The burning of fossil fuels is changing the planet in ways humans have never had to deal with before (image from moinlucky11 on Deviant Art)

This news is of concern to all who call Earth home. But it is not simply changes to our climate we should be worried about, although these are important. What on earth is going to happen to our oceans? Zeebe et al (2008) published an article in the journal Science asking just that – as CO2 concentrations continue to rise in the atmosphere, what effect will that have on the oceans and the life within them?

Transportation's reliance on oil is a huge source of carbon emissions (image courtesy of e8resources)

Simple chemistry states that as the concentration of CO2 increases in the atmosphere, there will be an overall “drawdown” of CO2 into the ocean to maintain pressure equilibriums. Therefore, it makes sense that the ocean is considered a major “carbon sink”, that has taken up about 40% of all man-made (or anthropogenic) CO2 emissions over the last 200 years. This has slowed the rise in atmospheric CO2 concentrations, and so has somewhat alleviated the changes in climate associated with this rise. However, when that much CO2 is taken up by the ocean, large scale changes in the chemistry of the waters occur. These can have potentially serious consequences for marine life, especially in terms of a change in global ocean pH. This drop in pH (making the waters more acidic) and the lowering of the saturation state for carbonate minerals (the amount of carbonate available for biological processes such as the formation of shells) has been called “Ocean Acidification”

Graph from the IPCC (2007) showing how, over time, the increase in atmospheric CO2 (orange) is closely followed by a decrease in gobal ocean pH (blue). The fluctuations in the curve are due to the seasons - the Northern Hemisphere spring sees the massive northern forsts taking up huge amonts of CO2, making the levels decline, while winter means the trees top photosynthesising and the CO2 levels creep up again.

 Many organisms in the ocean need calcium carbonate to build their shells and skeletons – things like abalone, crusting algae, mussels, oysters and corals. If there is less carbonate in the water, these organisms will be unable to build their shells and the dissolution of calcium carbonate under acidification conditions means that the organisms will literally disappear. In 2012, I conducted a project to test the effects of ocean acidification on baby abalone by looking at the shells with a scanning electron microscope at very high magnification levels. The results were startling, with the erosion of the shells happening right before my eyes (see the pictures below - click on the picture to view a larger version). Although the pH is not going to drop to 7.8 units until 2100, this is still worrying - the shell damage under these conditions and the less calcium carbonate avaliable in the water will mean that the organisms will have to spend more energy forming and replacing their shells than investing in growth.

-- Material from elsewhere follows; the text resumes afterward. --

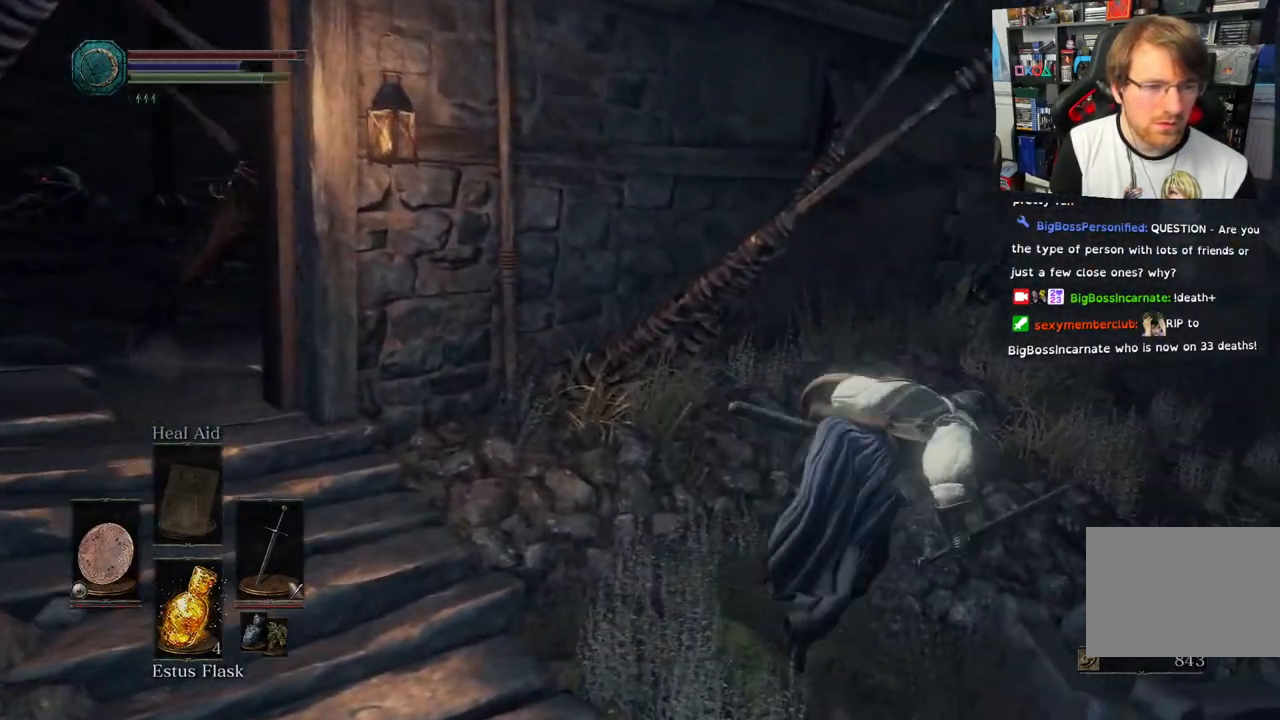
{"buttons": [], "left_stick": "down-right", "right_stick": "left", "events": [[217, "L1", "up"], [467, "left_stick", "down-right"]]}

High magnification images of baby abalone shells under different pH treatments. Far left is the control pH of 8 units; centre is the results of placing the shell in a pHof 7.8 units, and far right is the shell in a treatment on 7.5 pH units. The projected pH for the oceans for 2100 is 7.8 pH units.

 Calcium carbonate is the building block for coral reefs. These ecosystems are already under huge pressure from direct human impacts like overfishing, physical damage and pollution, and ocean acidification may become a more devastating threat in the future as CO2 levels continue to rise. More CO2 dissolving into the water means that the rate of erosion of reefs in this manner could become greater than the rate these reefs are built. Coral reefs are diversity hotspots, supporting a huge range of species and providing food and income through tourism for many people around the world. The loss of these systems will have devastating ecological and humanitarian consequences.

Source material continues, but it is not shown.